Panelist Emerson W. Baker, professor of history at Salem State University, and author and co-author of six books on the history and archaeology of early New England, said this is important because some of the objects found on the historical excavation sites testify to the failure of puritan orthodoxy to protect the people from their fears of witches; or as another historian George Lincoln Burr, who was a professor of history and a librarian at Cornell University, put it earlier: “The Salem witchcraft was the rock on which the theocracy shattered.”

“There is only one, and the most conservative church in Essex County that remains congregational, while all other churches became unitarian,” said Trask. 

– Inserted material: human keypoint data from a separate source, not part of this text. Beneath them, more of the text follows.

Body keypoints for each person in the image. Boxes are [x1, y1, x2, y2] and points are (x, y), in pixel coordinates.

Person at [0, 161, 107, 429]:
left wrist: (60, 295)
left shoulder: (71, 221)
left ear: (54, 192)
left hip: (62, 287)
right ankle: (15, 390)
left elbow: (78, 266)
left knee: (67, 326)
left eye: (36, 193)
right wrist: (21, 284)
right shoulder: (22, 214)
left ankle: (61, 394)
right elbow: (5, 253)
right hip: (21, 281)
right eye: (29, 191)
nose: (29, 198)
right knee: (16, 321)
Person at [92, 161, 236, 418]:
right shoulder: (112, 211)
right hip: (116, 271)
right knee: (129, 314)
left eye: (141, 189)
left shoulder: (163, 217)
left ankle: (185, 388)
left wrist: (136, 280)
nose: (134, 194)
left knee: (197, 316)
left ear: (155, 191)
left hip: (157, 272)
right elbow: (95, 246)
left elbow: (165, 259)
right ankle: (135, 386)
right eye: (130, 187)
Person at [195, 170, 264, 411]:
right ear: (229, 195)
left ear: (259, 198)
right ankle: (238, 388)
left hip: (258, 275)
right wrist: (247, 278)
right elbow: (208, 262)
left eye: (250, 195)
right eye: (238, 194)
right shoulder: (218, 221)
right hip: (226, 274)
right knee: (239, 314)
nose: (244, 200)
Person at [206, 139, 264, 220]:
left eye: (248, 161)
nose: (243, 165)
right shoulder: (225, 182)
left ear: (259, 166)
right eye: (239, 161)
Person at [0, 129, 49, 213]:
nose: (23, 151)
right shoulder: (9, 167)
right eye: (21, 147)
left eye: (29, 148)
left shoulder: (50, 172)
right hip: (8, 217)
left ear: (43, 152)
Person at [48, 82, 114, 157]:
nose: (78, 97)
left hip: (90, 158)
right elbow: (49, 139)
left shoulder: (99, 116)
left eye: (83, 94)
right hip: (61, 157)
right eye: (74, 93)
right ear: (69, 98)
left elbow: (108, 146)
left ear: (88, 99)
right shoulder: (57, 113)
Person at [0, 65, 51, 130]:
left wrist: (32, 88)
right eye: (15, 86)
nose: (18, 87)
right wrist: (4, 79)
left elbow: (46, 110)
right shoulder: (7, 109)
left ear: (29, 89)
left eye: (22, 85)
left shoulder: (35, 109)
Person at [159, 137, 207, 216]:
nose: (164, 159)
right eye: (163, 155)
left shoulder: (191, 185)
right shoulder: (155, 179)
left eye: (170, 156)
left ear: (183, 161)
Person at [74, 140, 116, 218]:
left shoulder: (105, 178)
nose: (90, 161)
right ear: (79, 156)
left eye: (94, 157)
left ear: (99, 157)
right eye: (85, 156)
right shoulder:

The growing public discontent with the ineffectiveness of the trials in identifying the witches, famously formulated by New England Puritan clergyman and president of Harvard College Increase Mather in his treatise “Cases of Conscience” was “it was better that 10 suspected witches should escape, than that one innocent person should be condemned,” which caused  “the Americans (to turn) their attention to protective magic,” as Baker put it. 

“The demons always tried to get into houses through the openings like doors and windows. That’s why most of the early American homes had some forms of protection,” said Baker.

Hexafoils, a design with six round semicircular petals stemming from a central circle, or daisy wheels, are “the surviving physical evidence of protective magic or apotropaic magic used to protect the houses from the demons,” said Baker. 

Mirrors and gravestones were among other “openings” needing protection. It was necessary to protect mirrors to prevent demons from capturing souls, while special markings on tombs were done to protect deceased loved ones.

“Technically, the evidence is often hidden at the back of the mirror, where nobody can see them,” said Baker.

There were other objects used as protective symbols too. Horseshoes were one symbol that has been passed down in the form of a superstition that a horseshoe brings good luck, as well as eel spears, St. Andrew crosses or saltires, roosters, and heart-shaped key heads. 

“Objects can tell us a great deal about the past,” said Baker, who suggested searching your residence for protective marks. “Perhaps you will feel better tonight knowing that you are protected.”

However, human destinies might prove even more enlightening than studying artifacts. Margo Burns, the project manager and associate editor of Records of the Salem Witch-Hunt, published in 2009 by Cambridge University Press, discussed her research into the life of William Stoughton, chief magistrate of the Salem witchcraft trials. 

“On the warrant for an execution, you actually see William Stoughton’s signature to hang a person by the neck until she is dead,” said Burns, who shared her amusement in studying the written evidence of those events. 

“It shows that history is not a dead subject,” said Trask.